Before they began creating content, which will continue to roll out throughout the year, the team worked together to establish content pillars such as whether or not content should be evergreen or seasonal and to establish success metrics. According to Rothschild each brand has its own challenges and things they are trying to accomplish— awareness, unaided awareness, purchase intent — and they crafted metrics with these specific goals in mind. “The overall view, though, is that content is one of the best methods of engaging consumers and breaking through the clutter to reach them.”

An essential component of this content marketing initiative was creating content with distribution channels in mind. “In today’s landscape, this is a rare thing,” says Rothschild, pointing out that it is still common for television, digital, print, and other advertising to be handled by different parties. “What’s powerful and very important in our partnership with General Pacific is that we’re able to provide an end-to-end solution that starts with content and carries through to distribution and amplification.”

BrawnyInfographicEach piece of content was designed to engage consumers across Meredith’s core verticals: home, food, lifestyle, parenting and family.
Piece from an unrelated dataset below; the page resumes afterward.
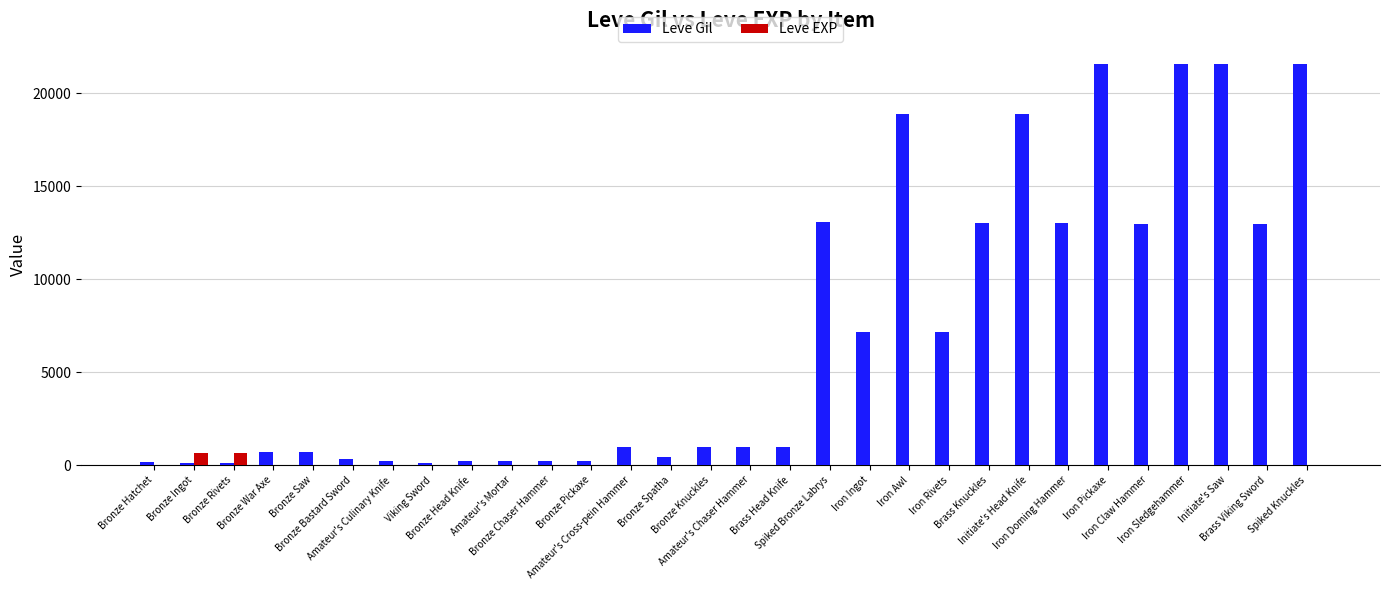

What is the maximum value shown in the chart?

21600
The custom content developed for Georgia-Pacific was crafted to engage audiences on Georgia-Pacific’s brand sites and social media channels as well as across Meredith Digital’s network of websites, which include Allrecipes, Better Homes and Gardens, Rachael Ray Every Day, Martha Stewart Living, and Parents. Content types include video, articles, listicles, infographics, slideshows and more.

Because brands are already part of the natural conversation for many of Meredith’s publications and digital properties, the inclusion of native content is a natural fit. However, Rothschild emphasizes that, like all Meredith content, they aspire for branded content to be interesting and helpful to readers so that they can “weave in brands in a way that is additive to readers’ experience.” As an example, Meredith is running a series of parenting moments sponsored by the Angel Soft brand, whose tagline is “Be soft. Be strong.” that illustrate those times when a mom needs to be be soft, and others when she’s got to be strong. Interestingly, Rothschild says there were times when editorial fed off of the marketing content, such as the Angel Soft ad that celebrated single moms on Father’s Day.
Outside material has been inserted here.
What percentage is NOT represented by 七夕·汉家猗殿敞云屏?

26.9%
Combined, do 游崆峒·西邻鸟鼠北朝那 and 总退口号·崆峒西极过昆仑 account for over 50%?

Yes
Ultimately, “the content has to feel right” for both the brand advertised and the digital property where it is distributed and while Rothschild notes that consumer packaged goods are a very clear, endemic fit, he points out that Meredith readers’ interests go well beyond how to safely keep toys clean (with Georgia-Pacific brand Brawny). There are many other opportunities to use branded content to extend meaningful experiences to women “in ways that aren’t commonly thought of as ‘female’ such as financial services,” he said, since clearly women are highly interested and involved in financial planning.

Working on innovative advertising initiatives such as this large-scale content collaboration with Georgia-Pacific “forces you to think about the consumer first with your advertising.” And, as Rothschild says, “with all that’s going on in the industry in terms of consumer sentiment about digital advertising, that just makes sense.”